*** Listed records ***

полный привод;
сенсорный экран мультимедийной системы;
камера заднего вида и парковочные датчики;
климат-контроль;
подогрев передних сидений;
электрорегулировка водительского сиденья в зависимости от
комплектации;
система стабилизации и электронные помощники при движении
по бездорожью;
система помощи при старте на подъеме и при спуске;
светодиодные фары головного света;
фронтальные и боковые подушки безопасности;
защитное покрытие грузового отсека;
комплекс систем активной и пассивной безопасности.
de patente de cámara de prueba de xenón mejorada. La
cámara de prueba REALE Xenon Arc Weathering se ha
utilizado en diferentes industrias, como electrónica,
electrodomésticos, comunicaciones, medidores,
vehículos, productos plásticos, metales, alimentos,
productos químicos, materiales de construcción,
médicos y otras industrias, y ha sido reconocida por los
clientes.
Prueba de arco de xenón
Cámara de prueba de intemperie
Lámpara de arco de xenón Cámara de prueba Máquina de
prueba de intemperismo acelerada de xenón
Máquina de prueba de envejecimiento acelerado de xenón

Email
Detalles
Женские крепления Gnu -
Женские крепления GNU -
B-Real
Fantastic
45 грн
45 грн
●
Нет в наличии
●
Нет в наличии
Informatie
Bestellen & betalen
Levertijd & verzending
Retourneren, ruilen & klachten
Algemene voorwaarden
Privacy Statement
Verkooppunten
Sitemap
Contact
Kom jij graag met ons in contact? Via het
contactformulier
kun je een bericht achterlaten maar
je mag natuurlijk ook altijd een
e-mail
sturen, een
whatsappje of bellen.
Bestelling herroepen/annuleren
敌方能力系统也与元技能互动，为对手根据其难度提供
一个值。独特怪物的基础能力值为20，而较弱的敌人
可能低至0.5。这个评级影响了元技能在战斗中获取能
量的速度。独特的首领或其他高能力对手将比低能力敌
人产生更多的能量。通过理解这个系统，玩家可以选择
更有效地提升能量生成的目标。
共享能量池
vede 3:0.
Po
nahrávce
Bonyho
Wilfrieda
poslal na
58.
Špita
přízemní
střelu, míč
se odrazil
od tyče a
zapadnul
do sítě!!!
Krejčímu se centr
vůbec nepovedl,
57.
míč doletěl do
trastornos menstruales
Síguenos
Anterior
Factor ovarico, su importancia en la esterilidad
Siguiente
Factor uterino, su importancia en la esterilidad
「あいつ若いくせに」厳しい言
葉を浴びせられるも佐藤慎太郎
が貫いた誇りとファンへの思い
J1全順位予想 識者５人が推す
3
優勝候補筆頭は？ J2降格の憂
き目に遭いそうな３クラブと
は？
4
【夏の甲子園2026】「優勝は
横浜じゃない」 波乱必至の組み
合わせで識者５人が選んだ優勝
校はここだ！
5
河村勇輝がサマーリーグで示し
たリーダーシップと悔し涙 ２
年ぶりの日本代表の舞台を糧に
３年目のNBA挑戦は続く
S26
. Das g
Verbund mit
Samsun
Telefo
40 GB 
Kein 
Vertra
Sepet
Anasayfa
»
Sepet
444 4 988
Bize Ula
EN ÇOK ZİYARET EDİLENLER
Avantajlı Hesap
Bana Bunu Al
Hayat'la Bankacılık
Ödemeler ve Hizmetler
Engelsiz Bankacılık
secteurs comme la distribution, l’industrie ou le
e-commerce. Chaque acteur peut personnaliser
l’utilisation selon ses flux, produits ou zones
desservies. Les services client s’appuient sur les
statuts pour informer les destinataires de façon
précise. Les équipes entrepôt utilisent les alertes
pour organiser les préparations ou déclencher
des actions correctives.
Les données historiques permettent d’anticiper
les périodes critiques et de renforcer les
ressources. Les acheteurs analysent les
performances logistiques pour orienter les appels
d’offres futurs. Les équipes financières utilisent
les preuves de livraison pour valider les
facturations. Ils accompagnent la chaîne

*** End of Listed records ***

Your objective.
Retype all of the material, keeping each line exact.

Result below.
полный привод;
сенсорный экран мультимедийной системы;
камера заднего вида и парковочные датчики;
климат-контроль;
подогрев передних сидений;
электрорегулировка водительского сиденья в зависимости от
комплектации;
система стабилизации и электронные помощники при движении
по бездорожью;
система помощи при старте на подъеме и при спуске;
светодиодные фары головного света;
фронтальные и боковые подушки безопасности;
защитное покрытие грузового отсека;
комплекс систем активной и пассивной безопасности.
de patente de cámara de prueba de xenón mejorada. La
cámara de prueba REALE Xenon Arc Weathering se ha
utilizado en diferentes industrias, como electrónica,
electrodomésticos, comunicaciones, medidores,
vehículos, productos plásticos, metales, alimentos,
productos químicos, materiales de construcción,
médicos y otras industrias, y ha sido reconocida por los
clientes.
Prueba de arco de xenón
Cámara de prueba de intemperie
Lámpara de arco de xenón Cámara de prueba Máquina de
prueba de intemperismo acelerada de xenón
Máquina de prueba de envejecimiento acelerado de xenón

Email
Detalles
Женские крепления Gnu -
Женские крепления GNU -
B-Real
Fantastic
45 грн
45 грн
●
Нет в наличии
●
Нет в наличии
Informatie
Bestellen & betalen
Levertijd & verzending
Retourneren, ruilen & klachten
Algemene voorwaarden
Privacy Statement
Verkooppunten
Sitemap
Contact
Kom jij graag met ons in contact? Via het
contactformulier
kun je een bericht achterlaten maar
je mag natuurlijk ook altijd een
e-mail
sturen, een
whatsappje of bellen.
Bestelling herroepen/annuleren
敌方能力系统也与元技能互动，为对手根据其难度提供
一个值。独特怪物的基础能力值为20，而较弱的敌人
可能低至0.5。这个评级影响了元技能在战斗中获取能
量的速度。独特的首领或其他高能力对手将比低能力敌
人产生更多的能量。通过理解这个系统，玩家可以选择
更有效地提升能量生成的目标。
共享能量池
vede 3:0.
Po
nahrávce
Bonyho
Wilfrieda
poslal na
58.
Špita
přízemní
střelu, míč
se odrazil
od tyče a
zapadnul
do sítě!!!
Krejčímu se centr
vůbec nepovedl,
57.
míč doletěl do
trastornos menstruales
Síguenos
Anterior
Factor ovarico, su importancia en la esterilidad
Siguiente
Factor uterino, su importancia en la esterilidad
「あいつ若いくせに」厳しい言
葉を浴びせられるも佐藤慎太郎
が貫いた誇りとファンへの思い
J1全順位予想 識者５人が推す
3
優勝候補筆頭は？ J2降格の憂
き目に遭いそうな３クラブと
は？
4
【夏の甲子園2026】「優勝は
横浜じゃない」 波乱必至の組み
合わせで識者５人が選んだ優勝
校はここだ！
5
河村勇輝がサマーリーグで示し
たリーダーシップと悔し涙 ２
年ぶりの日本代表の舞台を糧に
３年目のNBA挑戦は続く
S26
. Das g
Verbund mit
Samsun
Telefo
40 GB 
Kein 
Vertra
Sepet
Anasayfa
»
Sepet
444 4 988
Bize Ula
EN ÇOK ZİYARET EDİLENLER
Avantajlı Hesap
Bana Bunu Al
Hayat'la Bankacılık
Ödemeler ve Hizmetler
Engelsiz Bankacılık
secteurs comme la distribution, l’industrie ou le
e-commerce. Chaque acteur peut personnaliser
l’utilisation selon ses flux, produits ou zones
desservies. Les services client s’appuient sur les
statuts pour informer les destinataires de façon
précise. Les équipes entrepôt utilisent les alertes
pour organiser les préparations ou déclencher
des actions correctives.
Les données historiques permettent d’anticiper
les périodes critiques et de renforcer les
ressources. Les acheteurs analysent les
performances logistiques pour orienter les appels
d’offres futurs. Les équipes financières utilisent
les preuves de livraison pour valider les
facturations. Ils accompagnent la chaîne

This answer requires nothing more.